I know this is rather easy. But there is stuff like Ant Colony Optimization and some other other cool videos I have seen on your channel which I and quite a few others may like to replicate
@@theahmedmustafa agreed with the more complex videos.
You may enjoy the channel Sebastian Lague and his latest video: X-iSQQgOd1A
@@MechanicalMooCow He's the one who sent me here :p
@@MechanicalMooCow we like this chanel this is why we came here ...🥸🥸
How's possible that it doesn't collide?
It is the consequence of a bug I found totally by accident :)
Balls were supposed to have collision but he forgot updating the speed and that converge to this
@@pwouik9784 Thank you for this perfect explanation
@@PezzzasWork so it retains kinetic energy? well you have some unstoppable forces now :D
@@PezzzasWork I just now saw the "Nice Bug" video and I immediately had in mind something like that. I think it could actually be useful to advance theories in astronomy. It will be cool to see more videos revolved around that concept.
gpu temp 💀
u could make some effect with this
allright, let me see if i got it right,:
this simulation solved a situation where the asteroids will never collide again?
its a quantum sorter
next generation stuff
whats with the sine wave in the background lmao
Looks like most of them (if not all) are traveling in pairs. I guess going alone isn't stable state here or something.

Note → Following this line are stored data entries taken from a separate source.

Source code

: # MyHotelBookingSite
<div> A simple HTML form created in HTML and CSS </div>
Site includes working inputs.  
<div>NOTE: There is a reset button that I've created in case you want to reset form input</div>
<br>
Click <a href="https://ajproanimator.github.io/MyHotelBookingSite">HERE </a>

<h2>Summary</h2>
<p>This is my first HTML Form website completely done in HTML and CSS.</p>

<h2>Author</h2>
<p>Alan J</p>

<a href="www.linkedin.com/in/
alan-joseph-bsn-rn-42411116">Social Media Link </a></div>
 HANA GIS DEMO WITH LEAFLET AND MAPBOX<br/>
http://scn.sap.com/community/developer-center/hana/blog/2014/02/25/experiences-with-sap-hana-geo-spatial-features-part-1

I think there are many travelling one behind another because when he ran this originally, there would have been collisions, and they then get 'bumped' into a path that doesn't have collisions over time. You're seeing the paths with no collisions, and it's probably a given that there will be a few on that same path, and ones that are behind one another because the ones in front will have deflected others.
How do they never collide!!!???
When they collide, the orbit is offset ( and the offset orbit has a possibility of not colliding ), and when they do not collide, the orbit stays ( which has no chance of colliding ).
So it’s essentially natural selection.
You just put a bunch of asteroids everywhere, and after some time you get this.
There is a video titled ‘nice bug’ on his channel, which shows more of these
@@U20E0 nice thank you!
how tf did you zoom into the exact one i was watching
I guess that he put the drawing's origin to the current position of that object.